-- Set of tasks --
[a] In the article on VimpelCom's tax claims, replace "slumped" with "dropped" and give the passage again, beginning at the words "VimpelCom's shares and" and stopping after "of the economy.".
[b] Summarize the article on VimpelCom's tax claims in two sentences.
[c] Continue the article on VimpelCom's tax claims from where it stops.

-- Document passage --

January 11, 2005 |
|Tax officials cut back tax claims against Russia's No. 2 mobile phone operator VimpelCom to $17.6 million from $158 million, easing fears that the Kremlin is out to get a bigger slice of Russia's riches. |
U.S.-listed VimpelCom said in a statement issued in Moscow and New York that it planned to pay the claims of 284.9 million rubles ($10.2 million) in back taxes for 2001 and 205 million rubles ($7.4 million) in fines and penalties.
VimpelCom CEO Alexander Izosimov said there had been a constructive dialogue between the tax authorities and the company. "We are grateful for the active role of several senior government officials," he said.
"Although VimpelCom does not agree with the claims of the tax authorities, the company plans to pay the claimed amount and is considering, under the current circumstances, whether to appeal some or all provisions of this final decision for 2001," the company said. The Moscow-based company -- which has 23.2 million customers across Russia -- has also been served with a 2002 back tax bill of $20.9 million, along with fines and penalties.
VimpelCom's shares and the wider Russian market slumped early in December on news of the $158 million back tax claim, which fueled fears that authorities were widening their pursuit of oil major Yukos to other sectors of the economy.
Analysts say the tax claims are the continuation of hostilities between tycoon Mikhail Fridman, whose Alfa Group is a VimpelCom shareholder, and Information Technology and Communications Minister Leonid Reiman.

(Collected data entries)
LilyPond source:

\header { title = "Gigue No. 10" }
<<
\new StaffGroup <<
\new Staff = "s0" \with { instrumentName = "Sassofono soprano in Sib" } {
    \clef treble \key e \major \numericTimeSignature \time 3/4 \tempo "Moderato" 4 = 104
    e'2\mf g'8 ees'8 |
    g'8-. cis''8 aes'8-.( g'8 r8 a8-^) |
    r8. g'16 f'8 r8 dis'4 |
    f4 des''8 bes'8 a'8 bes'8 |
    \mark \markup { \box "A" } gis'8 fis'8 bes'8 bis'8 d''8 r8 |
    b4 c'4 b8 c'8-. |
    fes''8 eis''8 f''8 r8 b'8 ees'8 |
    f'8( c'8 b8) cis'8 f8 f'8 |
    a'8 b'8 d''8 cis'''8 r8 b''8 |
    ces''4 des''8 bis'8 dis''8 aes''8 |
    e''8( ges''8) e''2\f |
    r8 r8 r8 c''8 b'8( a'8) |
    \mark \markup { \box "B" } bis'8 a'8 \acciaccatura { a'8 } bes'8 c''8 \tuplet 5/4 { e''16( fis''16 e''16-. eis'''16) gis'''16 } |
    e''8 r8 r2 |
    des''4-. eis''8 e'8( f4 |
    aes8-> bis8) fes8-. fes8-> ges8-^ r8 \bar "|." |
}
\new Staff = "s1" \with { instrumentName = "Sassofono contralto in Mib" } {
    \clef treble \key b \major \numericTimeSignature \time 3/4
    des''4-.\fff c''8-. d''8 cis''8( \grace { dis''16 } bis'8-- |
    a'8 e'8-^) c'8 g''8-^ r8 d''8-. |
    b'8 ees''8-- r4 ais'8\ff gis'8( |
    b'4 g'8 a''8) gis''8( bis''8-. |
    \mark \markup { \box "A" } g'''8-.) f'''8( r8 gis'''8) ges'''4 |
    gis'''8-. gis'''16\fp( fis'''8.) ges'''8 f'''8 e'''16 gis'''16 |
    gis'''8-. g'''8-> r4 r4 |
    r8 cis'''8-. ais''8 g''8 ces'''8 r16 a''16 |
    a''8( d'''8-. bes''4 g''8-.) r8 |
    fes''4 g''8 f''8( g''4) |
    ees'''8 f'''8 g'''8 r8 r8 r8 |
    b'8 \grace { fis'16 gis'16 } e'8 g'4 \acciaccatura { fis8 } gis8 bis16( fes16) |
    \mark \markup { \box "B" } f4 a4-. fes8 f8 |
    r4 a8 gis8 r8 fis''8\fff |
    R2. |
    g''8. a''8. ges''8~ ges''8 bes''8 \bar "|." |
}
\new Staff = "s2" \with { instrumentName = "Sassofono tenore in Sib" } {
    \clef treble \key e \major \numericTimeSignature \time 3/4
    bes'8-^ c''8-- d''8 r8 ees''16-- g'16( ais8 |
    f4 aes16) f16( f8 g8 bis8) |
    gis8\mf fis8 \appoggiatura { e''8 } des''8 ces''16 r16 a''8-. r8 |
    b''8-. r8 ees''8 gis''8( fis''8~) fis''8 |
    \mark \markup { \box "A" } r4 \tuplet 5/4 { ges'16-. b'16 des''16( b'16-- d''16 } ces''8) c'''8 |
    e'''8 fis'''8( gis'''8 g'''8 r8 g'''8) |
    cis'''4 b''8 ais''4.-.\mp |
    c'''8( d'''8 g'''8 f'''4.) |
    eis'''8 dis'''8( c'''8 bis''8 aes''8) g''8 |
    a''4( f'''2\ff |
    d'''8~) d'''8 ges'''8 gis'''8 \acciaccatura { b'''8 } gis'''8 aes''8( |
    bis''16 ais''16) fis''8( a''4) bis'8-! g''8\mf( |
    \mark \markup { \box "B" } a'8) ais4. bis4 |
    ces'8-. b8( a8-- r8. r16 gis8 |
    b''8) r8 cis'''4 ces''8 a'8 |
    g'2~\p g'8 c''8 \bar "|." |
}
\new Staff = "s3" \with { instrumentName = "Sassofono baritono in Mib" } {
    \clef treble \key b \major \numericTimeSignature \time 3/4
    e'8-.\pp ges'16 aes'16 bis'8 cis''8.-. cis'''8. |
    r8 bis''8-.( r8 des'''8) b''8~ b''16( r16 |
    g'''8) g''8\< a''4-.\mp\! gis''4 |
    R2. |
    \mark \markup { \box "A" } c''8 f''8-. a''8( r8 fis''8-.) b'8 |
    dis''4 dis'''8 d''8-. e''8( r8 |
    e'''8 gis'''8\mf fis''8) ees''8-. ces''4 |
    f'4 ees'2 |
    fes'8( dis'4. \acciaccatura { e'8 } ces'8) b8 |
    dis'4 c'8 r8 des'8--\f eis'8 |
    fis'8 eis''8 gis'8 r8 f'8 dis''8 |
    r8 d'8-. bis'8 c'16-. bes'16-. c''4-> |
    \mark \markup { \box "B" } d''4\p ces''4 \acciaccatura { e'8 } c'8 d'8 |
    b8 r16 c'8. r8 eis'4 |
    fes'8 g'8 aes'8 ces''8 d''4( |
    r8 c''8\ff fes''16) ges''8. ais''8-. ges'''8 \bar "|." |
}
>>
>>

-- Results of the exercise --
[a]
VimpelCom's shares and the wider Russian market dropped early in December on news of the $158 million back tax claim, which fueled fears that authorities were widening their pursuit of oil major Yukos to other sectors of the economy.

[b] Tax officials cut their claims against Russian mobile operator VimpelCom from $158 million to $17.6 million. VimpelCom said it planned to pay the 2001 back taxes, fines, and penalties even though it disagreed with the claims.

[c]
Alfa Group last year came into conflict with two companies reportedly affiliated with Reiman when it bought a 25 percent stake in rival mobile phone company, Megafon. The companies in question -- Telecominvest and Bermuda-based IPOC International Growth Fund -- are main shareholders in Megafon.
IPOC and VimpelCom are now fighting an ongoing web of court actions in various jurisdictions over the sale of the Megafon stake. Hostilities between VimpelCom and Telecominvest, meanwhile, are said to be rising as both position themselves ahead of the highly anticipated auction of the government's 75 percent stake in national telecom holding company, Svyazinvest.
Reiman has repeatedly denied having connections to either company. VimpelCom's sharply reduced tax claim led the Moscow brokerage United Financial Group, or UFG, to declare that the risk of a second Yukos in a different sector was now "reduced."
"This highly positive news improves visibility and, in our view, signals a major de-escalation of the crisis, greatly increasing the chances of a resolution being reached that is more or less painless for VimpelCom," UFG said.
Shares of VimpelCom rose 6 percent on the news in trading on the New York Stock Exchange.